| Page extract |
-- Opening Marker --

[PATCH v4 0/8] timers/migration: Fix three possible races and some improvements

From: Anna-Maria Behnsen
Date: Tue Jul 16 2024 - 10:20:11 EST


Borislav reported a warning in timer migration deactive path

https://lore.kernel.org/r/20240612090347.GBZmlkc5PwlVpOG6vT@fat_crate.local

Sadly it doesn't reproduce directly. But with the change of timing (by
adding a trace prinkt before the warning), it is possible to trigger the
warning reliable at least in my test setup. The problem here is a racy
check agains group->parent pointer. This is also used in other places in
the code and fixing this racy usage is adressed by the first patch.

There were two other races reported by Frederic in setup path:

https://lore.kernel.org/r/ZnWOswTMML6ShzYO@localhost.localdomain

https://lore.kernel.org/r/ZnoIlO22habOyQRe@lothringen

Those races are both is addressed by the change of patch 2.

Some updates/cleanups are provided by patch 3-8. ("timers/migration:
Improve tracing" and "timers/migration: Spare write when nothing changed"
are the same as provided by v2).

Patches are available here:

https://git.kernel.org/pub/scm/linux/kernel/git/anna-maria/linux-devel.git timers/misc

---
Changes in v4:
- Update Patch 2: Fix broken cpuhp_setup_state() call for prepare
- Update Patch 2: Activate child during setup only when it is an already
existing group
- Update Patch 2: Change init into early_initcall() to make usage of
preparation by an already active CPU.
- Update Patch 2: Move initialization of tmc in tmigr_cpu_prepare() before
using data of tmc (e.g. by a tracepoint)

-- Closing Marker --

| Entries provided |
-- Opening Marker --

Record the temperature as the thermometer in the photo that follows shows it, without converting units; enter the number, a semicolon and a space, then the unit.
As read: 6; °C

-- Closing Marker --
-- Opening Marker --

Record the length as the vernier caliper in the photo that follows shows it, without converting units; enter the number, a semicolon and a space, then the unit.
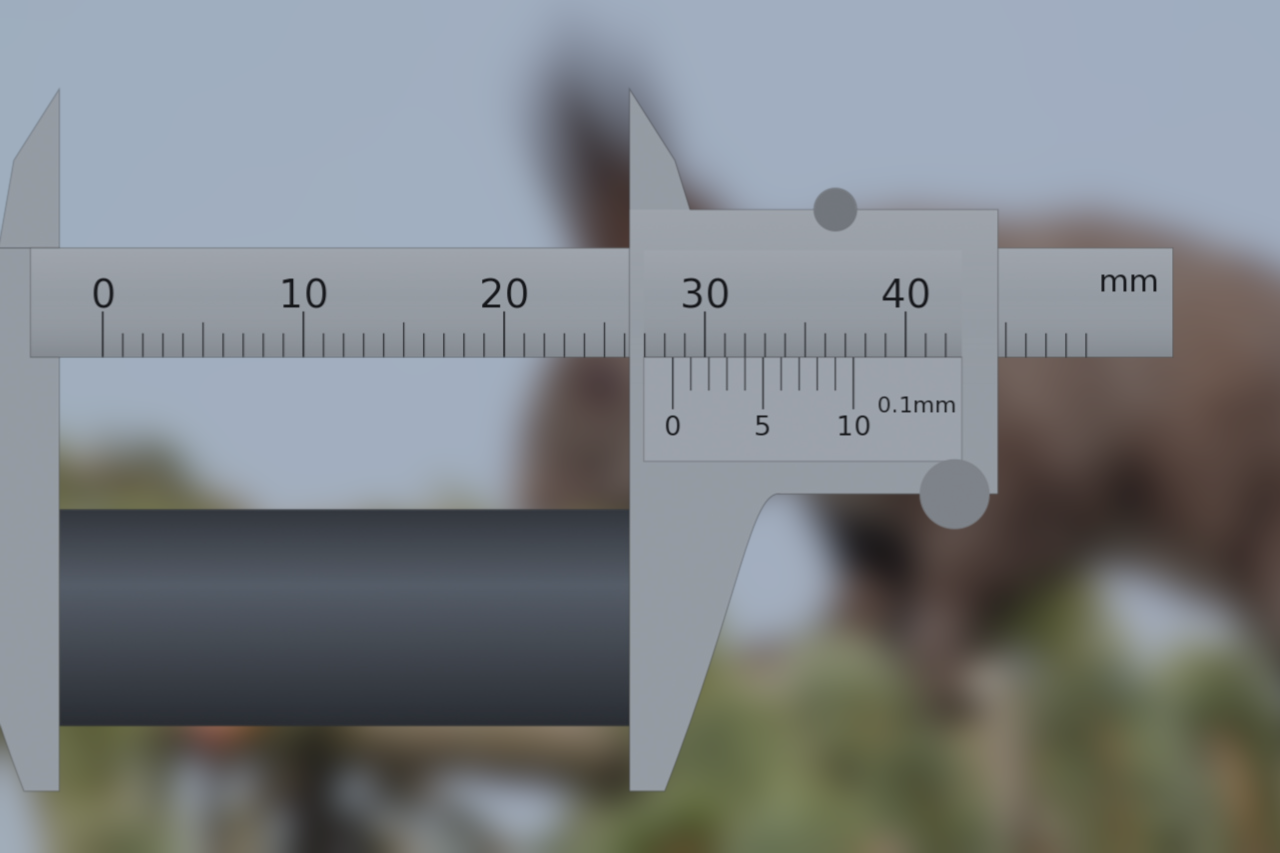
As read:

-- Closing Marker --

| Tasks to perform |
**1)** Answer these questions about the patch cover letter:
(a) Who reported the warning that opens the description?
(b) Which patch addresses the two races that Frederic reported in the setup path?
(c) According to the changes in v4, what is init changed into?
**2)** Return the passage of the patch cover letter from "Patches are available" up to and including "by a tracepoint)", copied with no changes.
Work from the patch cover letter alone.

| Your responses |
**1)**
(a) Borislav
(b) Patch 2
(c) early_initcall()

**2)**
Patches are available here:

https://git.kernel.org/pub/scm/linux/kernel/git/anna-maria/linux-devel.git timers/misc

---
Changes in v4:
- Update Patch 2: Fix broken cpuhp_setup_state() call for prepare
- Update Patch 2: Activate child during setup only when it is an already
existing group
- Update Patch 2: Change init into early_initcall() to make usage of
preparation by an already active CPU.
- Update Patch 2: Move initialization of tmc in tmigr_cpu_prepare() before
using data of tmc (e.g. by a tracepoint)